**Exercise objective**:
For the records below, give the number of lines that include the string "lamp". Nothing else belongs in the answer.

Start of Block

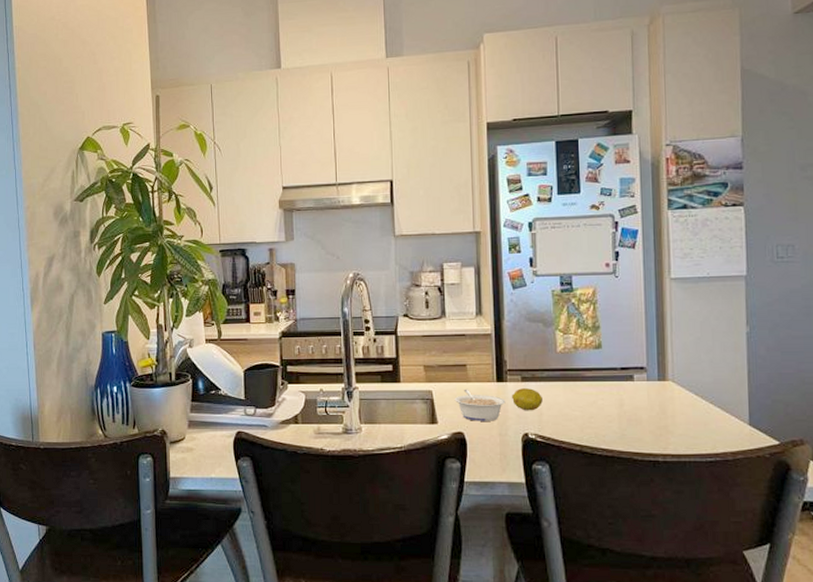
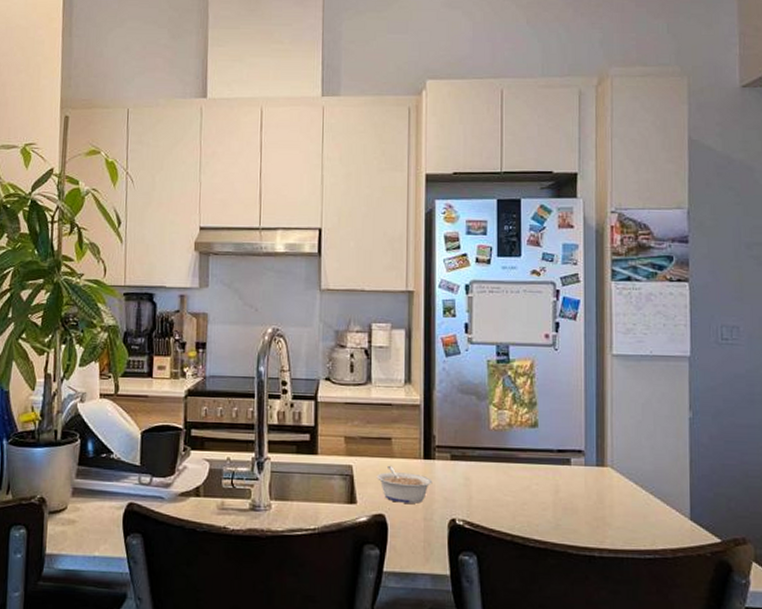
fruit: present [511,388,543,411] -> none [438,468,472,494]

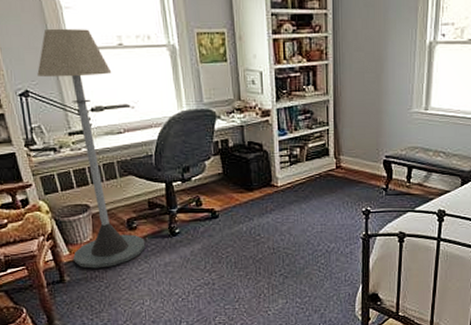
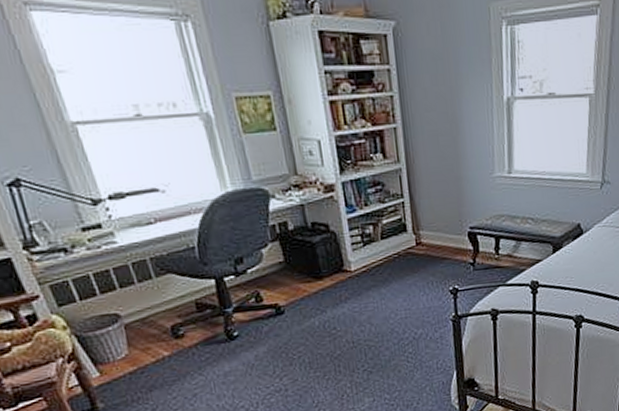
floor lamp: present [37,28,146,269] -> none [29,98,198,390]

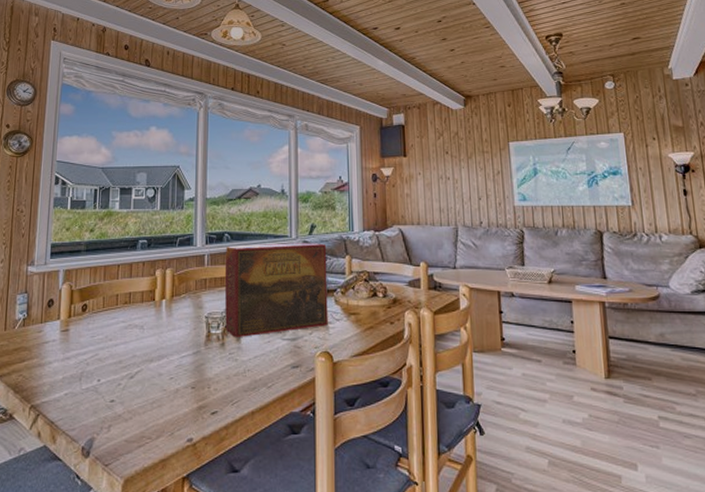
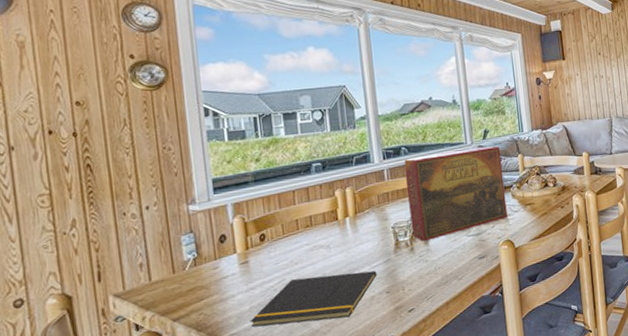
notepad: none [60,356,185,407] -> present [250,270,377,328]

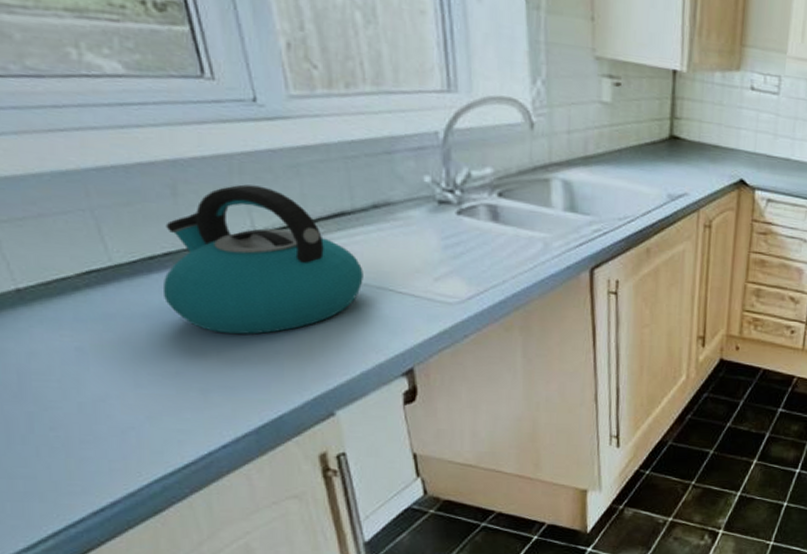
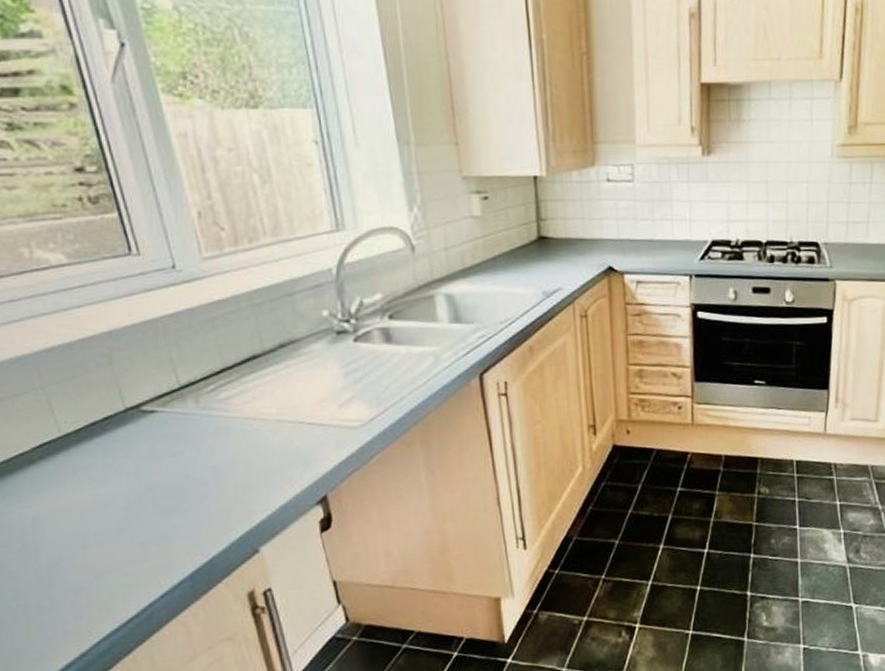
kettle: present [162,184,363,335] -> none [104,343,276,486]

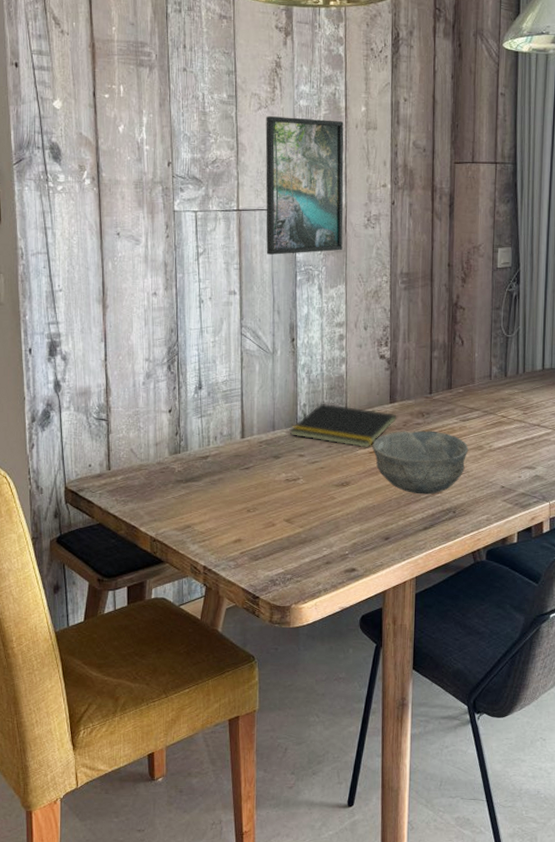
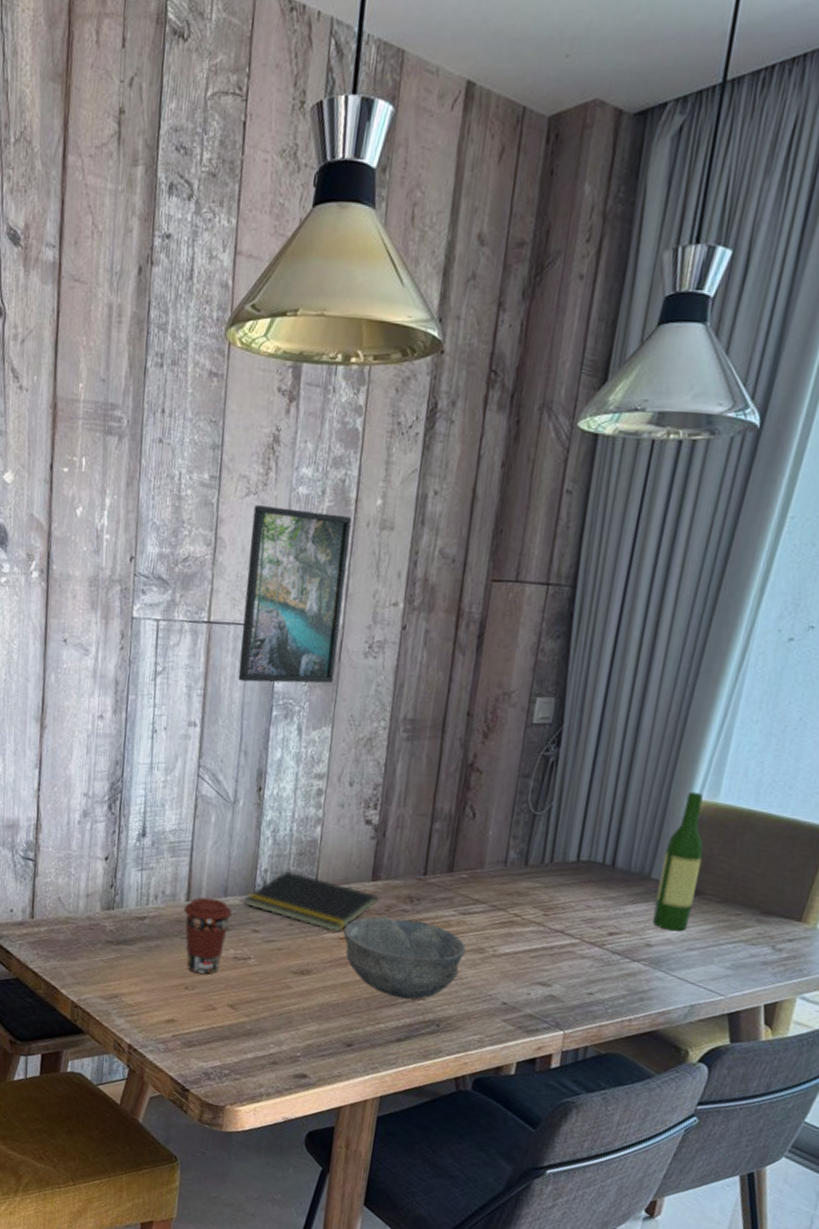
coffee cup: none [239,433,281,498] -> present [183,897,233,975]

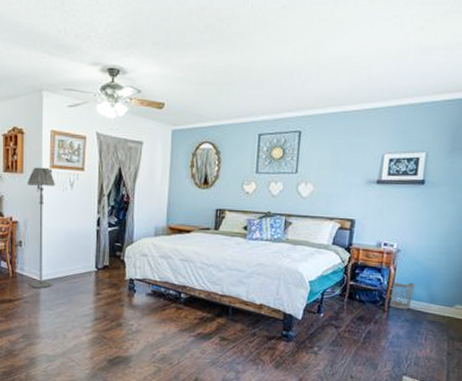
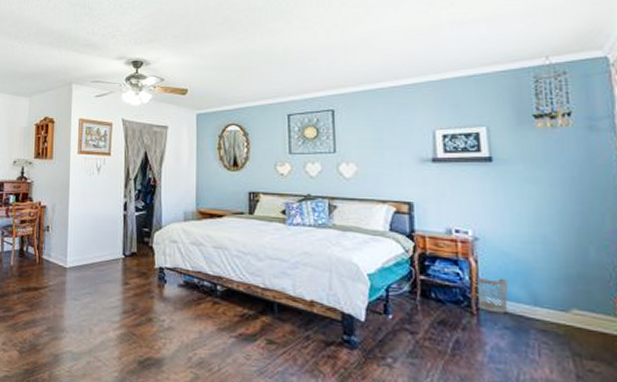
floor lamp: present [28,167,55,288] -> none [56,153,82,276]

End of Block

**Exercise output**:
2